A very faint glint of satisfaction came into Morrison’s eyes and he exhaled again, noisily. “Then you’re still stuck with foot patrol.” He pushed off the stool, looming over me. “There’s somebody here who wanted to see you when I was done with you. I expect you at work tomorrow, Walker.” He stalked out, the door slowly closing behind him.
I tightened all the muscles in my stomach, internal support to help me face the person I expected to walk through the door next. But it wasn’t Gary at all. It was a tall, pretty woman I didn’t recognize, holding the hand of a six-year-old girl whose eyes were big with interest. “Ashley heard on the radio this morning that Officer Joanne Walker had been brought to the hospital,” the woman said. “She wanted to come by and make sure you were all right.”
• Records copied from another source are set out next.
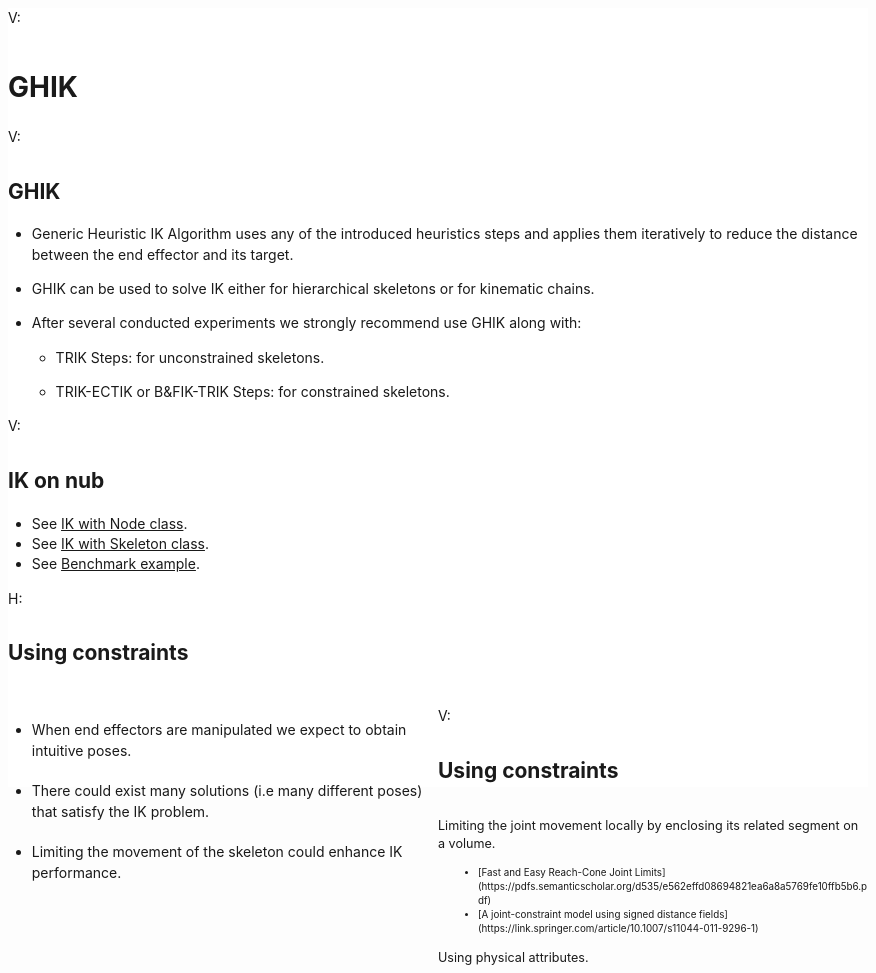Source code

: V:
# GHIK

V:
## GHIK
* Generic Heuristic IK Algorithm uses any of the introduced heuristics steps and applies them iteratively to reduce the distance between the end effector and its target.

* GHIK can be used to solve IK either for hierarchical skeletons or for kinematic chains.

* After several conducted experiments we strongly recommend use GHIK along with:

 	- TRIK Steps:  for unconstrained skeletons.
 	
 	- TRIK-ECTIK or B&FIK-TRIK Steps: for constrained skeletons.


V:

## IK on nub
* See [IK with Node class](https://github.com/sechaparroc/GHIK-nub/wiki/2.-Skeleton-structures-with-Node-class#define-the-targets).
* See [IK with Skeleton class](https://github.com/sechaparroc/GHIK-nub/wiki/3.-Skeleton-structures-with-Skeleton-class#enabling-ik-and-defining-the-targets).
* See [Benchmark example](https://github.com/sechaparroc/GHIK-nub/tree/main/Benchmark).


H:
## Using constraints
  <div style="text-align: justify-all; float: left; width: 50%">
  <br>
    <ul style="text-align: justify-all; font-size: 1em !important;">
      <li class="fragment" data-fragment-index="1"> When end effectors are manipulated we expect to obtain intuitive poses.</li>
      <br>
      <li class="fragment" data-fragment-index="2"> There could exist many solutions (i.e many different poses) that satisfy the IK problem. </li>
      <br>
      <li class="fragment" data-fragment-index="3"> Limiting the movement of the skeleton could enhance IK performance. </li>
    </ul>
  </div>
  <div style="text-align: justify-all; float : left; width : 50%" class=embed-container >
    <br>
    <iframe class="fragment" data-fragment-index="4" width="100%" height="500px" data-src="videos/multiple_solutions.webm"></iframe>
  </div>

V:
## Using constraints
  <div style="float: left; width: 50%" >
  <p class="fragment" data-fragment-index="1" style="text-align: left; font-size: 0.9em !important;">
  Limiting the joint movement locally by enclosing its related segment on a volume.
  </p>
  <ul style=" padding-left:40px; text-align: left; font-size: 0.7em !important;">
    <li class="fragment" data-fragment-index="1">[Fast and Easy Reach-Cone Joint Limits](https://pdfs.semanticscholar.org/d535/e562effd08694821ea6a8a5769fe10ffb5b6.pdf)</li>
    <li class="fragment" data-fragment-index="1">[A joint-constraint model using signed distance fields](https://link.springer.com/article/10.1007/s11044-011-9296-1)</li>
  </ul>
  <p class="fragment" data-fragment-index="2" style="text-align: left; font-size: 0.9em !important;">
  Using physical attributes.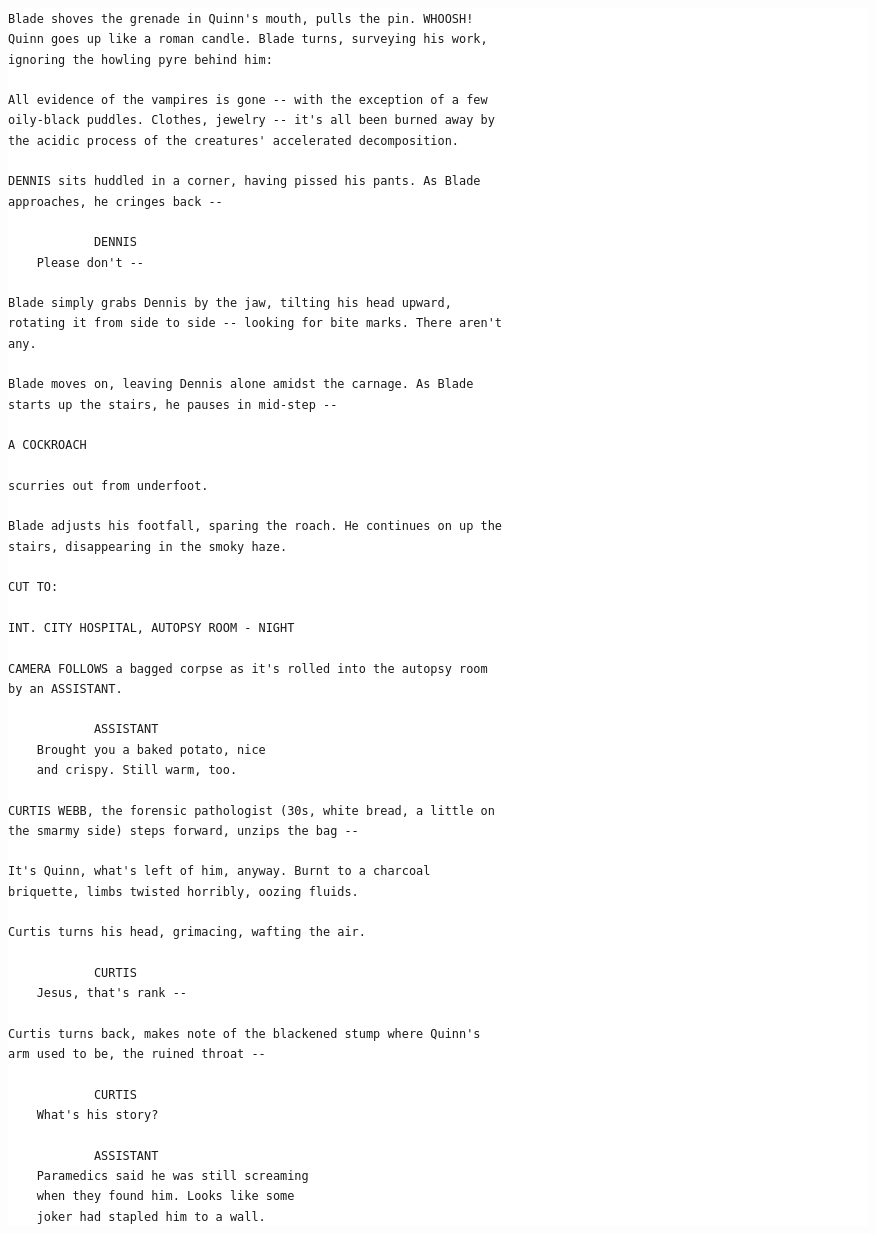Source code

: 	Blade shoves the grenade in Quinn's mouth, pulls the pin. WHOOSH!
	Quinn goes up like a roman candle. Blade turns, surveying his work,
	ignoring the howling pyre behind him:

	All evidence of the vampires is gone -- with the exception of a few
	oily-black puddles. Clothes, jewelry -- it's all been burned away by
	the acidic process of the creatures' accelerated decomposition.

	DENNIS sits huddled in a corner, having pissed his pants. As Blade
	approaches, he cringes back --

				DENNIS
		Please don't --

	Blade simply grabs Dennis by the jaw, tilting his head upward,
	rotating it from side to side -- looking for bite marks. There aren't
	any.

	Blade moves on, leaving Dennis alone amidst the carnage. As Blade
	starts up the stairs, he pauses in mid-step --

	A COCKROACH

	scurries out from underfoot. 

	Blade adjusts his footfall, sparing the roach. He continues on up the
	stairs, disappearing in the smoky haze. 

	CUT TO:

	INT. CITY HOSPITAL, AUTOPSY ROOM - NIGHT

	CAMERA FOLLOWS a bagged corpse as it's rolled into the autopsy room
	by an ASSISTANT. 

				ASSISTANT
		Brought you a baked potato, nice
		and crispy. Still warm, too.

	CURTIS WEBB, the forensic pathologist (30s, white bread, a little on
	the smarmy side) steps forward, unzips the bag --

	It's Quinn, what's left of him, anyway. Burnt to a charcoal
	briquette, limbs twisted horribly, oozing fluids.

	Curtis turns his head, grimacing, wafting the air.

				CURTIS
		Jesus, that's rank -- 

	Curtis turns back, makes note of the blackened stump where Quinn's
	arm used to be, the ruined throat -- 

				CURTIS
		What's his story?

				ASSISTANT
		Paramedics said he was still screaming 
		when they found him. Looks like some 
		joker had stapled him to a wall.

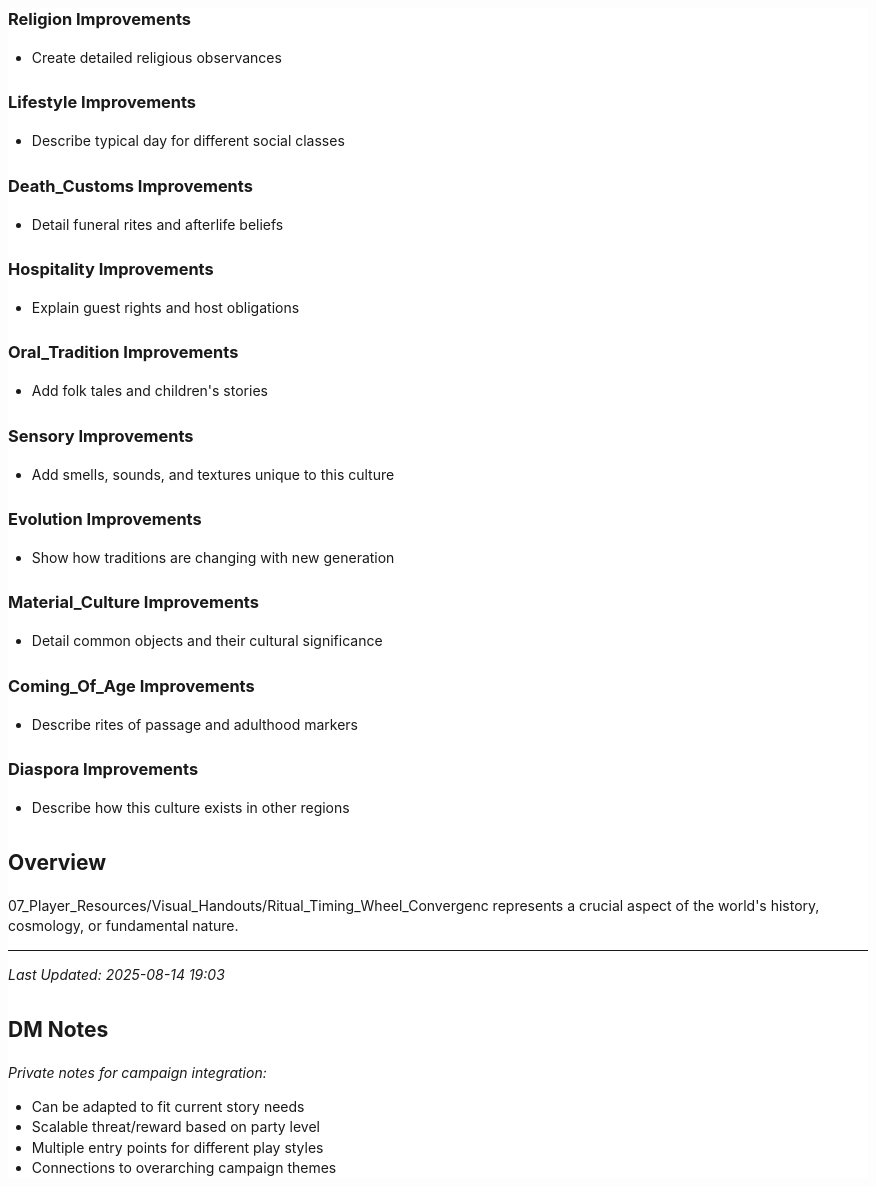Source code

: ### Religion Improvements

- Create detailed religious observances

### Lifestyle Improvements

- Describe typical day for different social classes

### Death_Customs Improvements

- Detail funeral rites and afterlife beliefs

### Hospitality Improvements

- Explain guest rights and host obligations

### Oral_Tradition Improvements

- Add folk tales and children's stories

### Sensory Improvements

- Add smells, sounds, and textures unique to this culture

### Evolution Improvements

- Show how traditions are changing with new generation

### Material_Culture Improvements

- Detail common objects and their cultural significance

### Coming_Of_Age Improvements

- Describe rites of passage and adulthood markers

### Diaspora Improvements

- Describe how this culture exists in other regions

## Overview

07_Player_Resources/Visual_Handouts/Ritual_Timing_Wheel_Convergenc represents a crucial aspect of the world's history, cosmology, or fundamental nature.

---

*Last Updated: 2025-08-14 19:03*

## DM Notes

*Private notes for campaign integration:*
- Can be adapted to fit current story needs
- Scalable threat/reward based on party level
- Multiple entry points for different play styles
- Connections to overarching campaign themes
I blinked at them both without comprehension, until recognition smacked me so hard that I bounced off the bed. “Oh! Oh! It’s Allison, right? Allison and Ashley Hampton. I didn’t recognize you awake, Ashley.” I grinned and knelt down, putting myself on a level with the little girl. “Thanks for coming to check on me. How’re you feeling?”
The girl’s grin exploded with pure happiness and she stepped forward to give me a hug. “I’m glad you’re okay! I was worried.” She was strong and warm and smelled like clean kid, the heat-induced clamminess long since banished. “Mommy said you made me better!”
Ms. Hampton chuckled. “I’ve told her how you called the ambulance about fifty times in the last few days. She thinks you’re a superhero.” There was almost an apology in the woman’s wry voice. “She insisted we come visit.”
“I’m glad you did,” I said, muffled against Ashley’s shoulder. “It means a lot.” It was one little reminder of something I hadn’t screwed up, and right now I needed it more than I liked to admit. I set Ashley back a few inches so I could grin at her again, hoping the smile wasn’t too watery. “I feel a lot better now that you’ve come to visit me,” I told her, with complete sincerity. “Thank you.”
She wriggled. “You’re welcome. I’m gonna be a policeman when I grow up, too.”
“Yeah?” I was going to get all sniffly any second here. I grinned wider, trying not to leak tears. “Maybe, if it’s okay with your Mom, I can show you some of the police station sometime. You can be just like a real grown-up officer. How’d that be?”
Ashley’s eyes widened and she spun around on her heel to look up at Allison Hampton. “Please, Mommy?”
Allison laughed. “We’ll talk about it, baby. But now we have to leave Officer Walker alone. Mommy has to get to work.”
“Aww.” The kid said it, but I felt it too. But then Ashley turned around and hugged me again, and said, sternly, “You better take care of yourself, Ossifer—Officer Walker.”
I grinned as brightly as I could. “I will, Ashley. Thanks.”
Going to see Gary was a little easier after Ashley’s visit. I climbed the stairs so it’d take longer, stopping to look out windows at the damage done to Seattle’s streets by rampaging mythical wildlife over the last twenty-four hours. Everything was in soft focus because my contacts had washed out. It wasn’t enough to hide the mess, but it took some of the edge off.
Gary was charming a nurse half his age into letting him walk out the hospital doors under his own power when I showed up in his room. The woman look flustered and blushed when I knocked on the door, and made him sit in the wheelchair whether he liked it or not. “Hospital policy,” she said firmly, and I grinned as she beat a hasty retreat.